Investor juga memburu emas sebagai perlindungan dari potensi guncangan pasar akibat kebuntuan politik anggaran di Washington. Siklus pelonggaran moneter The Fed menambah dorongan bagi emas yang tidak memberikan imbal hasil bunga. Aliran dana masuk ke exchange-traded funds (ETF) berbasis emas pada September tercatat sebagai yang terbesar dalam lebih dari tiga tahun.
: : Ramalan Terbaru Harga Emas Tahun Depan dari Goldman Sachs, Belum Telat untuk Beli?
“Emas menembus US$4.000 bukan hanya soal ketakutan, melainkan juga pergeseran alokasi portofolio,” ujar Charu Chanana, Strategis Saxo Capital Markets Pte.
Menurutnya, dengan data ekonomi yang melambat dan prospek pemangkasan suku bunga, imbal hasil riil mulai menurun. Sementara itu, saham berbasis kecerdasan buatan (AI) terlihat terlalu mahal.

(DATA YANG DITAMPILKAN):
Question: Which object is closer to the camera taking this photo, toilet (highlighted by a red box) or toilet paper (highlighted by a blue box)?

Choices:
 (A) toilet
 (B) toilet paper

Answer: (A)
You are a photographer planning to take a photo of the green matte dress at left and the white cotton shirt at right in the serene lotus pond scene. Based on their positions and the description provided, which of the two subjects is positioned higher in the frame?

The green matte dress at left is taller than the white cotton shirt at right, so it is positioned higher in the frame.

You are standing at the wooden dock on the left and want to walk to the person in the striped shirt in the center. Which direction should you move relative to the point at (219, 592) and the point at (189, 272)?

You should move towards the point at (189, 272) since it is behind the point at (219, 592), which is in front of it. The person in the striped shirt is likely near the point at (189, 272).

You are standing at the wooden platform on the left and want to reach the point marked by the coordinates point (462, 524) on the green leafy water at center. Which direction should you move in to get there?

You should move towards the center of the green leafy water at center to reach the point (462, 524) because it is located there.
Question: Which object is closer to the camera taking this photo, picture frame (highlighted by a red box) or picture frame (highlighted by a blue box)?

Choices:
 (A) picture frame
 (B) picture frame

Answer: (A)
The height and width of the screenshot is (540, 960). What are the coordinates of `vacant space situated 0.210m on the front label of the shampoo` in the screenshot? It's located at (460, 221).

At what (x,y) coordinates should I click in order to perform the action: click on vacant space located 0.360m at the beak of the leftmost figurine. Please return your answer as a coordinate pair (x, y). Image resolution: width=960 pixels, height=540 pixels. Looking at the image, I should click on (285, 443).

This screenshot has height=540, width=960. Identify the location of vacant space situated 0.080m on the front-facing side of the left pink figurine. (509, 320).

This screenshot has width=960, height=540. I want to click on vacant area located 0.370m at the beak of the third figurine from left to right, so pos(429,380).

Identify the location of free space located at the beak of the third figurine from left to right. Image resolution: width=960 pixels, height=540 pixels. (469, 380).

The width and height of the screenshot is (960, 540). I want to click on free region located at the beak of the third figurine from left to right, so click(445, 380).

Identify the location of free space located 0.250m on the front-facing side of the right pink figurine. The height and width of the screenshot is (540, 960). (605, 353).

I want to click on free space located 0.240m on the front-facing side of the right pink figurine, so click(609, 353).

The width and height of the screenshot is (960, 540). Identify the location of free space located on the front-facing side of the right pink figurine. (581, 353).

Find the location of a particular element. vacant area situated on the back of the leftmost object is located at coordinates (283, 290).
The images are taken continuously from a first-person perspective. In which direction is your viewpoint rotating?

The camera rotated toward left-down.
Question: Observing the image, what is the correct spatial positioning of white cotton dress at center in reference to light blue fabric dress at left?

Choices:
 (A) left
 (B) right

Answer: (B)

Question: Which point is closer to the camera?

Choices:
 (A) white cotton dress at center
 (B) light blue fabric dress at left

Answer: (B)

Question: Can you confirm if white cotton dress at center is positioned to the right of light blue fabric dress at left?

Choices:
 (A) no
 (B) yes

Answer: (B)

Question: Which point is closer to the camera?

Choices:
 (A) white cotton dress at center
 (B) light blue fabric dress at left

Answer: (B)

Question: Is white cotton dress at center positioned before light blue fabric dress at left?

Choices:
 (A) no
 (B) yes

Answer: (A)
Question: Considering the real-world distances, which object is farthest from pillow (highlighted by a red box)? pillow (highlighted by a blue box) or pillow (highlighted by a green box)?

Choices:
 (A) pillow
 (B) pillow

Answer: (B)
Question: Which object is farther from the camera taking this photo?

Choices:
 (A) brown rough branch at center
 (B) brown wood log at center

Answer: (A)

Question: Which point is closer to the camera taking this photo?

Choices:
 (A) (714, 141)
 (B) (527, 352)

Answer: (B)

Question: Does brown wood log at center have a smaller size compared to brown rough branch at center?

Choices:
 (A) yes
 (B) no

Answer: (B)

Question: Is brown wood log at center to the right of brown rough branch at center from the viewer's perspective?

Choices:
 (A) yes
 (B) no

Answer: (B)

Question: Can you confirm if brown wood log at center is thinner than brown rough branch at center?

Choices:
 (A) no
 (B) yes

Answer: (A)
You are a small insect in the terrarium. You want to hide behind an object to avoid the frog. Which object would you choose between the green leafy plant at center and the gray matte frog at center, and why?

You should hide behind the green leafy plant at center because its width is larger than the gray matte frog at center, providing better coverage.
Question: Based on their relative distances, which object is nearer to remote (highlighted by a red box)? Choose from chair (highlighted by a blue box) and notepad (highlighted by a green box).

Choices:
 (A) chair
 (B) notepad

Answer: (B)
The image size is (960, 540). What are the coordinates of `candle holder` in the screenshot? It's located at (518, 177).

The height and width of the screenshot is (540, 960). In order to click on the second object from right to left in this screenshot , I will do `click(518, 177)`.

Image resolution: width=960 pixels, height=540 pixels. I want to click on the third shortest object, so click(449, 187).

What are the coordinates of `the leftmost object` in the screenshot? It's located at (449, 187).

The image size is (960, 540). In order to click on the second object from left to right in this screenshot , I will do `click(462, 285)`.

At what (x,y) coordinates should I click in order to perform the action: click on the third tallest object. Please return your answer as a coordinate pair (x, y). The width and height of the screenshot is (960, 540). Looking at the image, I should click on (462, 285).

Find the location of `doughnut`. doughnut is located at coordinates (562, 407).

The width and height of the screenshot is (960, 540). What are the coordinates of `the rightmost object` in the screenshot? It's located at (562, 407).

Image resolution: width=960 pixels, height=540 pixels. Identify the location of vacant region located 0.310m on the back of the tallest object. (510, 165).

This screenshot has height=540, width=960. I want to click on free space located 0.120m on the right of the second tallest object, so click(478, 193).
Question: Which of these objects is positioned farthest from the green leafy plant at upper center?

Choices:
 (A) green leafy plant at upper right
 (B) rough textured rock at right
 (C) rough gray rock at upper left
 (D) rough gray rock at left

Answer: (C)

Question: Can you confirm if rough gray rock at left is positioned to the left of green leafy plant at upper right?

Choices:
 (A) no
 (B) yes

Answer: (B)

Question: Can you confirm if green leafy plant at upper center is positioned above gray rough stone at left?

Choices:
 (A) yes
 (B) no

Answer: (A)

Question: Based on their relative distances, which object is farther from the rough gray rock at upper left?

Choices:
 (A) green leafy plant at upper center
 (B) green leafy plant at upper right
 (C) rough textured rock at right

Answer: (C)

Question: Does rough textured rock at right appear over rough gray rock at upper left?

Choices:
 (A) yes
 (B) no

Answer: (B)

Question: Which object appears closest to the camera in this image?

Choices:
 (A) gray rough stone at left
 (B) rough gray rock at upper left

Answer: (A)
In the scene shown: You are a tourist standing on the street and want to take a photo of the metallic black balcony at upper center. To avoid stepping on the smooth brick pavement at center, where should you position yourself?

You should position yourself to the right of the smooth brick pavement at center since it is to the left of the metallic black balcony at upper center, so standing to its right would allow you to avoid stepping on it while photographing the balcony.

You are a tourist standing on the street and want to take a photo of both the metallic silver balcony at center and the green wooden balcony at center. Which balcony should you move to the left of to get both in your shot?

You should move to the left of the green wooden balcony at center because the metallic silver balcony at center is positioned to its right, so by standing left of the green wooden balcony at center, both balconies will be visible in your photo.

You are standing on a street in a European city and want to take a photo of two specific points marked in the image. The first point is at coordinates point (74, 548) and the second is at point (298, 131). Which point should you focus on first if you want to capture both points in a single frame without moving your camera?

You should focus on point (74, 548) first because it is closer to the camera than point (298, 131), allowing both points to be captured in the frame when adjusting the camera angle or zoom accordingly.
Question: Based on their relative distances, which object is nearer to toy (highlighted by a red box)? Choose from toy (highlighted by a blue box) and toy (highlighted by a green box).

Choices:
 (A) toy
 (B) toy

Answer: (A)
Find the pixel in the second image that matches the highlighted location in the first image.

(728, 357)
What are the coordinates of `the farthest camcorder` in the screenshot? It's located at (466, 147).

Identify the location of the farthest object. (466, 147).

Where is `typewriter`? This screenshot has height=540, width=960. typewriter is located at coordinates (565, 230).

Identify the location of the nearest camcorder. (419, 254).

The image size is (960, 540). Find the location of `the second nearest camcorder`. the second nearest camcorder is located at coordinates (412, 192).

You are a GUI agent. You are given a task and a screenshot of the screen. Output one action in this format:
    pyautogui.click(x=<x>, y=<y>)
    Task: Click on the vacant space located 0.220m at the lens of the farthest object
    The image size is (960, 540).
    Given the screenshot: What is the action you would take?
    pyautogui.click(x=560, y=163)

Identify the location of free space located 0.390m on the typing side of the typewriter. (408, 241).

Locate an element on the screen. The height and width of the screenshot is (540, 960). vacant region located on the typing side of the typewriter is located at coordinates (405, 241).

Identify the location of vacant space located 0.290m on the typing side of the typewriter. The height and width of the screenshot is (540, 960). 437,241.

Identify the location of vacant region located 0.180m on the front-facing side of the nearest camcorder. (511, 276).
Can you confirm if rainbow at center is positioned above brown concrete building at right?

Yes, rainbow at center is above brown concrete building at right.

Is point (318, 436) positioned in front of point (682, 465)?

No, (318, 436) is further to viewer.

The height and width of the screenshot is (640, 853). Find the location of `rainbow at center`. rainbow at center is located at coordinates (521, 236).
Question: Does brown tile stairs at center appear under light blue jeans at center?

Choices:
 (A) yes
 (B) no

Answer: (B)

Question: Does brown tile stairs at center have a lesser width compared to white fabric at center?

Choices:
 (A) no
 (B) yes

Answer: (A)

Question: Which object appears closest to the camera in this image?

(TUGAS):
Tolong salin tanpa perubahan bagian teks tentang harga emas yang dibuka dengan kata-kata yang memuat "Investor juga memburu" dan ditutup dengan "Capital Markets Pte.". Daftar tersebut merupakan bahan yang terpisah dari teks tentang harga emas.

(JAWABAN):
Investor juga memburu emas sebagai perlindungan dari potensi guncangan pasar akibat kebuntuan politik anggaran di Washington. Siklus pelonggaran moneter The Fed menambah dorongan bagi emas yang tidak memberikan imbal hasil bunga. Aliran dana masuk ke exchange-traded funds (ETF) berbasis emas pada September tercatat sebagai yang terbesar dalam lebih dari tiga tahun.
: : Ramalan Terbaru Harga Emas Tahun Depan dari Goldman Sachs, Belum Telat untuk Beli?
“Emas menembus US$4.000 bukan hanya soal ketakutan, melainkan juga pergeseran alokasi portofolio,” ujar Charu Chanana, Strategis Saxo Capital Markets Pte.